Best practices in evolving how we interact with our customers
It’s not exactly news because they’ve been steadily changing for as long as they’ve been consumers. As technology evolves at an accelerating rate, however, the faster our targets change and the more agile we need to be to engage with them.
Whether in a business-to-consumer or business-to-business relationship, the sales function has always revolved around knowing where a customer is and how they want to be approached - and then approaching them.
But this is no longer true. More than ever, customers don’t want to be engaged on our terms. They want to engage us on theirs. With the field force still accounting for the highest costs from a sales function, and no longer delivering as much ROI, what is a business to do?
In 2015, a major leader in the consumer products manufacturing space, engaged KPMG in the UK to answer just that question.
The client, operating in more than 160 countries, was looking to navigate a difficult environment with many challenges that included heightened regulations, increased competition and a changing economic landscape around the world. Amidst all these concerns, they were facing one more than any other: after traditionally relying on face-to-face sales representatives, how would they evolve to help customers reach them across multiple channels?
The solution was required not only to transform their sales processes, but also expand their customer base—and improve customer experience as a whole.
To do it, KPMG needed to understand the existing customer experience. KPMG in the UK did it by mapping every single consumer journey across the key sales accounts, giving us insight into the lifecycle of a typical customer. What KPMG found was that while face-to-face wasn’t nearly as important to customers in general, it was still valuable as a tool for certain accounts. Thus, they created a blended model of face-to-face, digital and telephony channels. It not only allocated funds where they would be used most efficiently, but also allowed the customers to choose how and when they accessed their services.
This allowed us to avoid a common pitfall.
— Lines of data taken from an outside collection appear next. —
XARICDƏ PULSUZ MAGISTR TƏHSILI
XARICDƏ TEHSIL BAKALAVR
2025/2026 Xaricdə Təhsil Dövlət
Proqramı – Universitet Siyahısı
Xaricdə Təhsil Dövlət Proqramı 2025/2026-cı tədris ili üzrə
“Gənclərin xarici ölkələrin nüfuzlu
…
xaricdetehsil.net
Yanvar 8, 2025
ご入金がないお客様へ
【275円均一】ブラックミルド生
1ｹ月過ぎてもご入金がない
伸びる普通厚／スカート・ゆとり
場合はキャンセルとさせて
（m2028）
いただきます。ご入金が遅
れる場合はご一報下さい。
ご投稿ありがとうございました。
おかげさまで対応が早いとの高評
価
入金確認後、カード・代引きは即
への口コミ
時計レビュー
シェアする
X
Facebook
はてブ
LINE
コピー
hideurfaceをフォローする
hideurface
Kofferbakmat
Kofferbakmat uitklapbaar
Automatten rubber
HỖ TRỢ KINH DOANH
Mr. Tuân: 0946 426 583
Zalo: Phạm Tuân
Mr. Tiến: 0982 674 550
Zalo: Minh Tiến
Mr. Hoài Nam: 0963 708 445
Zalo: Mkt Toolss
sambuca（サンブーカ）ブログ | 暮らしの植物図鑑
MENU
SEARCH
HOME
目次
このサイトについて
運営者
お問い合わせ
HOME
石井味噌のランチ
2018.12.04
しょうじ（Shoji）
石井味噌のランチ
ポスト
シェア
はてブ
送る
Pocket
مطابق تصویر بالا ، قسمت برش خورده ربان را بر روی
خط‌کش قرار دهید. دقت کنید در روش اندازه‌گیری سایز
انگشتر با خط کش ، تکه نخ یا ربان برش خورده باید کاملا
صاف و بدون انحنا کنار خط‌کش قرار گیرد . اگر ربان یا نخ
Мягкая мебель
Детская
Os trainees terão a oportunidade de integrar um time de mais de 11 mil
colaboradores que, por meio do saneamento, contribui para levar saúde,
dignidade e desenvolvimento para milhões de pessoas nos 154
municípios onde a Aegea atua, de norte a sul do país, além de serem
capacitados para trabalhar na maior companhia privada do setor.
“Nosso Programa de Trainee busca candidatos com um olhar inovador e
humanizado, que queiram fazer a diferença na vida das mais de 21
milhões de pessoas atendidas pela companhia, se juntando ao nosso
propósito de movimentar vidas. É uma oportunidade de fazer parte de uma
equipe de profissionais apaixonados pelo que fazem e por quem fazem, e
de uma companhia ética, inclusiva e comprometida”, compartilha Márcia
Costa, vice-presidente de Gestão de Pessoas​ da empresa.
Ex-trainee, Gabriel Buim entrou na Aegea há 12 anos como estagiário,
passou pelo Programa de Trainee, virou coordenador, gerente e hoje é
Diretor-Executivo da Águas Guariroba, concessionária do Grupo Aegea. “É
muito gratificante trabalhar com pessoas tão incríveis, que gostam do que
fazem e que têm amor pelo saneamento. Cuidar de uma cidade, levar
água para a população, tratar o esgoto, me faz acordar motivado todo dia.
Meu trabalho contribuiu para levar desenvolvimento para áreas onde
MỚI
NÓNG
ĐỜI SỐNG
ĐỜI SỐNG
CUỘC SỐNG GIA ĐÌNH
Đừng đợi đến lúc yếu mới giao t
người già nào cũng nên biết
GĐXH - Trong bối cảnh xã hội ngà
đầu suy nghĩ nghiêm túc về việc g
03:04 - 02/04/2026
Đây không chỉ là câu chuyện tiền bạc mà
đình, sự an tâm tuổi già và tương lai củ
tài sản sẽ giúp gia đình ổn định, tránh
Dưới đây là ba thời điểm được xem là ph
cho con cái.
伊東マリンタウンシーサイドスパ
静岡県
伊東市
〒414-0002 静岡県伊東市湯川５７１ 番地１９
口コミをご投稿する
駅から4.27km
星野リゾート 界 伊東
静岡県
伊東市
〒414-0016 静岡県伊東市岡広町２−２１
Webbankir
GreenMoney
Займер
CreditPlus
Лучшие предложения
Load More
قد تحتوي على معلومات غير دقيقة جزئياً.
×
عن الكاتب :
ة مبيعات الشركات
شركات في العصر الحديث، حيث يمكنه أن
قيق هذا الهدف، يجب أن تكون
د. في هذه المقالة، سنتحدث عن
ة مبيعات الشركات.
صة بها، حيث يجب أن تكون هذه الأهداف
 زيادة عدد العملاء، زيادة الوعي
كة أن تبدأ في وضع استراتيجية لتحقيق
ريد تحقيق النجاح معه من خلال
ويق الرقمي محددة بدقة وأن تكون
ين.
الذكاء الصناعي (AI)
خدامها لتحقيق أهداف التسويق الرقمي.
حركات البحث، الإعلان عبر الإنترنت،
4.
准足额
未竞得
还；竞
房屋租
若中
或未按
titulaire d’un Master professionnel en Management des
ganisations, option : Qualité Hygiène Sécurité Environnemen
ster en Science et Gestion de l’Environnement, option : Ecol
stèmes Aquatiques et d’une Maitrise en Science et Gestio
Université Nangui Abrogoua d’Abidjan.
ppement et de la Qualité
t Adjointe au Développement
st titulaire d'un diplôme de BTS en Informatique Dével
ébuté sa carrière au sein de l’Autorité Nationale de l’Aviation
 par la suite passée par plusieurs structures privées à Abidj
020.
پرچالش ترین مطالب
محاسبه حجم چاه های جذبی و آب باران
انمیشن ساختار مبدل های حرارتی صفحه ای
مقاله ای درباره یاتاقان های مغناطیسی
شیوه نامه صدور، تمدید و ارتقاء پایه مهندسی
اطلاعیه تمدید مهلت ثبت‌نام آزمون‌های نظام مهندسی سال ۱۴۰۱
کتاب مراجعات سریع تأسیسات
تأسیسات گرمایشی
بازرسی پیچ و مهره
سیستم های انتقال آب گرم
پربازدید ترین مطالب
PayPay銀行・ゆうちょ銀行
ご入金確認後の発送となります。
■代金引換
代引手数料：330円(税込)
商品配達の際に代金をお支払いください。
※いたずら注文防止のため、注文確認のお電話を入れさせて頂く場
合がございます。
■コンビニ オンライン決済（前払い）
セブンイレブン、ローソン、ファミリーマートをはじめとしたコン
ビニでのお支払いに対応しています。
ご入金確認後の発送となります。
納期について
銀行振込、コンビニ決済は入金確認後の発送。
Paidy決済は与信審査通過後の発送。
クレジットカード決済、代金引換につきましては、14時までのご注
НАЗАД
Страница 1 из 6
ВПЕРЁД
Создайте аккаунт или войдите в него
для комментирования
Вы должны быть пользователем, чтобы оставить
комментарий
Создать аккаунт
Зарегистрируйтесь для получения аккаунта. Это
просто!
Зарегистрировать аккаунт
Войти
Many organizations are simply reducing the costs allocated to the field force to redistribute elsewhere, because it’s less expensive and can reach more people. It’s always important though, to remember who your sales function is ultimately for: the people who use them. Without them in mind—and without the value your services provide them in mind—your strategy is doomed to fail.
To avoid situations like this, KPMG firms make use of a methodology known as the Six Pillars of Customer Experience Excellence, which blend optimization efforts for the organization with optimization efforts from the standpoint of that most crucial stakeholder, the customers.
In the end, our updated strategy led to helping the client manage costs and support growth while still satisfying their customer base.